Making matters worse, the probe found that Crown issued a false news release and advertisement last year, denying the news reports and claiming they contained “unsubstantiated allegations … and outright falsehoods.”
The company had claimed that junket operator Suncity Holding Group was listed and controlled by a regulated Hong Kong firm. Crown Chief Legal Officer Joshua Preston acknowledged to investigators that the company dealt directly with Suncity Chairman Alvin Chau Cheok Wa, who was barred from entering Australia last year because of purported links to organized crime and money laundering.
Among the most damning discoveries was that senior Crown executives reportedly authorized a lower-level staffer to send a $500,000 wire transfer to a Melbourne drug trafficker after being told that he was a “good friend” of one of the casino’s junket partners.
‘Ignoring Red Flags’
Ben Lee, Asian gaming expert and managing partner with consultancy iGamiX, said Crown’s actions are “unfathomable in this age of corporate governance and accountability.”
Lee told GGB News, “Crown took extraordinary pains to try and shield a portion of their executives’ testimonies as well as internal paperwork to protect themselves from the pending shareholders’ suit. What is also likely reading the testimonies is that some of the senior executives patently ignored all the red flags put up by their clients as well as field staff about potential actions pending by the Chinese authorities.
“They blithely ignored the arrests of the Korean marketing staff, they operated offices without permits, and worst of all, they actively promoted gambling in a country where promotion of gambling is a criminal offense.”
Despite “a very public warning by the Chinese authorities” that the promotion of gambling is forbidden in mainland China, key Crown executives “pushed on ahead with their aggressive marketing stance and did not highlight the heightened risks to their board.”
In a possible black mark for the regulators themselves, Crown “was allowed to self-investigate and approve their junkets,” Lee said. “There is no due diligence conducted by the authorities. I think one of the more obvious outcomes is that Crown failed that test.”
So, is Crown going down?
Not likely, said Lee, who believes NSW authorities will allow Crown to continue with the casino project, with “new levels of controls, such as government level approvals for junkets, rather than the self-approvals they are currently permitted.”
Brendan Bussmann, partner with gaming consultancy Global Market Advisors, told GGB News, “The current inquiry continues to raise questions about Crown’s suitability, not just looking at their activities in Australia, but also their past operations in China.
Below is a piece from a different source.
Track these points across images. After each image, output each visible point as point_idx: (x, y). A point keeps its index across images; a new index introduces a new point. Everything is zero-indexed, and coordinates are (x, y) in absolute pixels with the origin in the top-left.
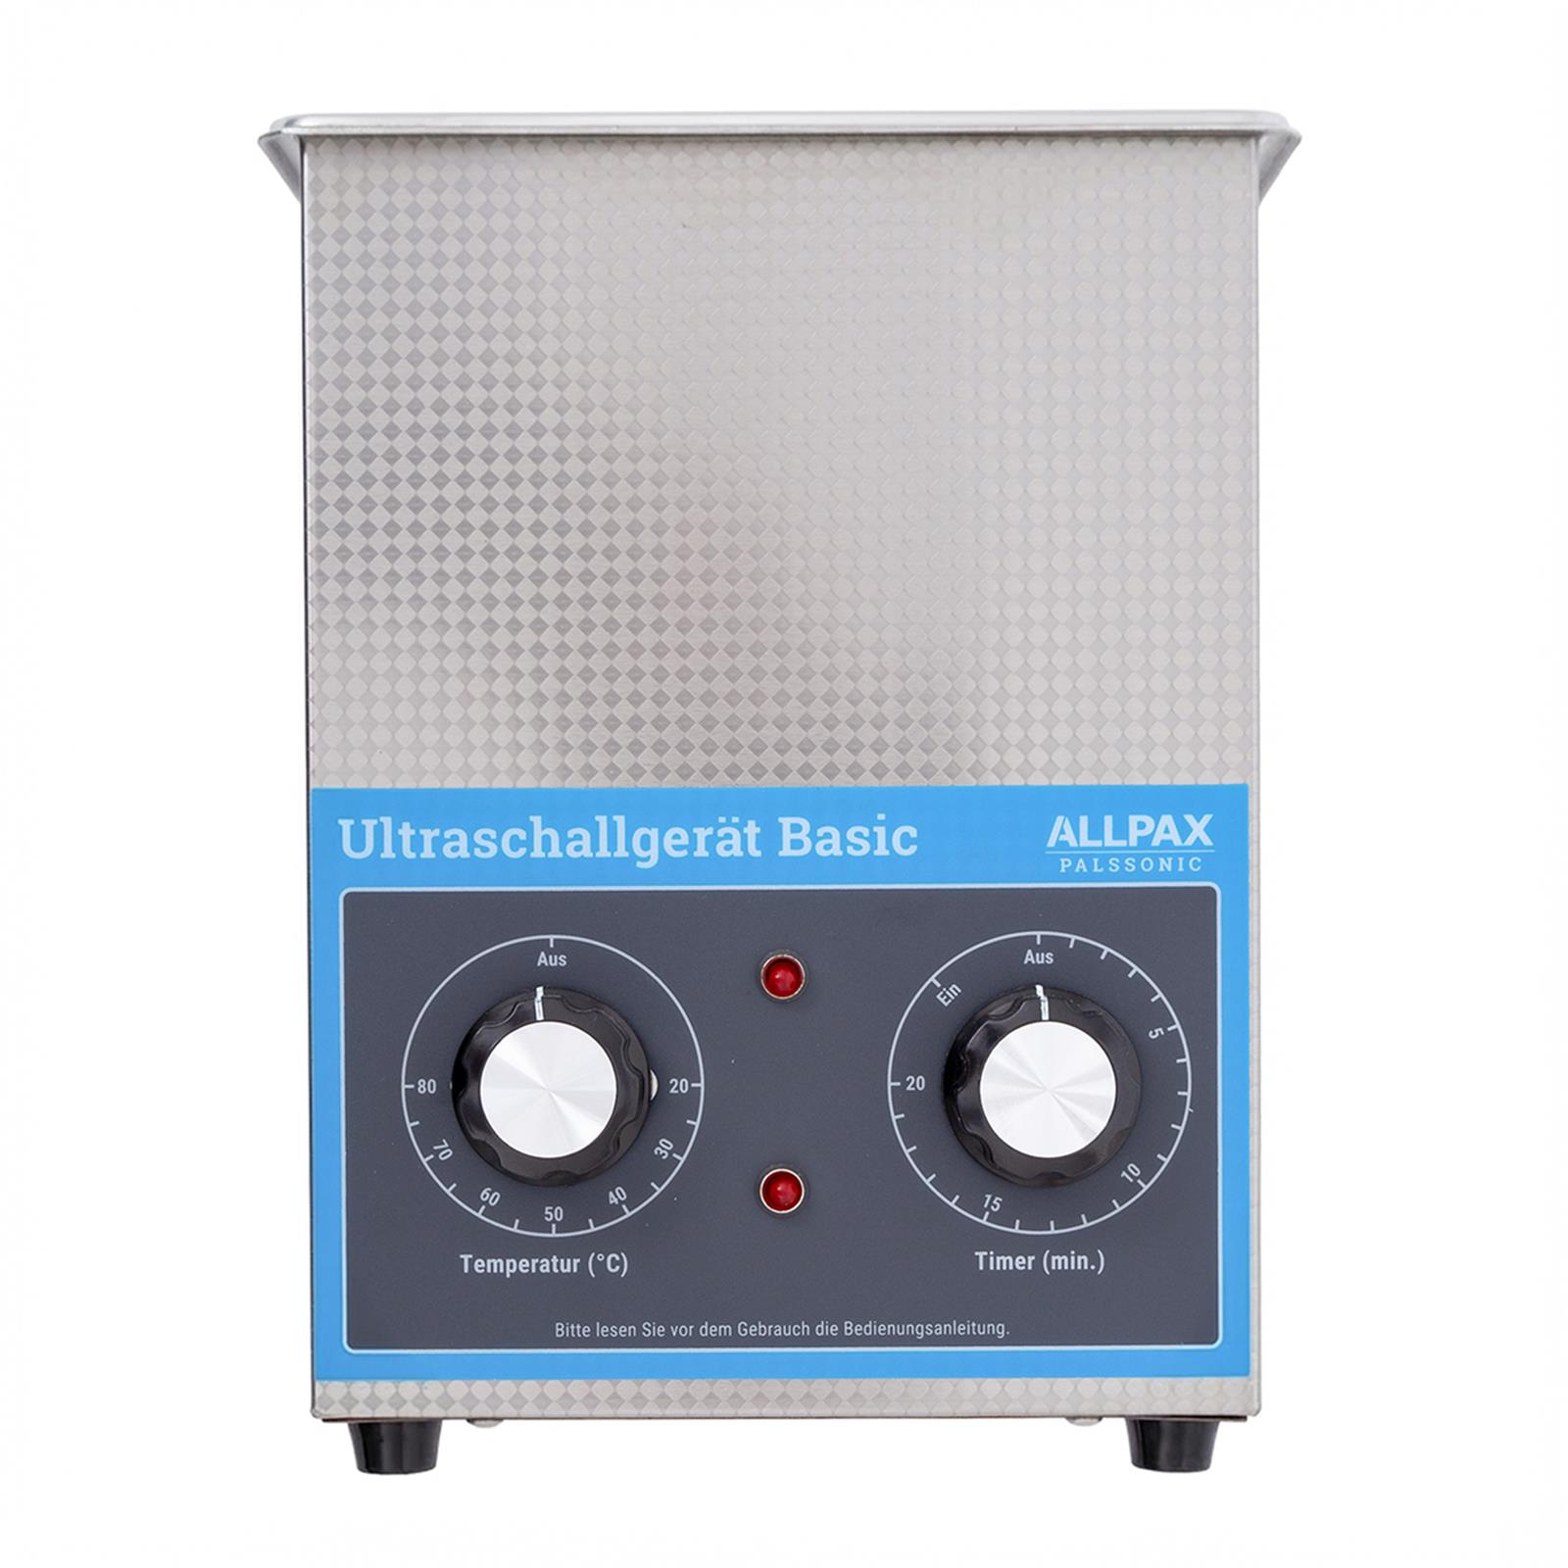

“Based on what we’ve heard, the regulators may have a difficult task of how best to move forward once they have all the facts. There are a lot of directions this could go.”
Among the most unpleasant? According to the Herald, NSW taxpayers could be compelled to pay millions to Crown to help it keep out criminals. Under its 2014 deal with former NSW Premier Mike Baird, Crown can claim compensation worth 10.5 times the estimated negative financial impact from “any action” the NSW government takes that negatively affects its license.
MP Justin Field said the deed’s implications are “outrageous” and could discourage the state from taking action that would help keep criminal elements out of gaming.
Meanwhile, a website for the new casino, located in Sydney’s Barangaroo district, continues to promote it as a “new dawn in effortless sophistication for Australia” and “a defining landmark of this beautiful city.”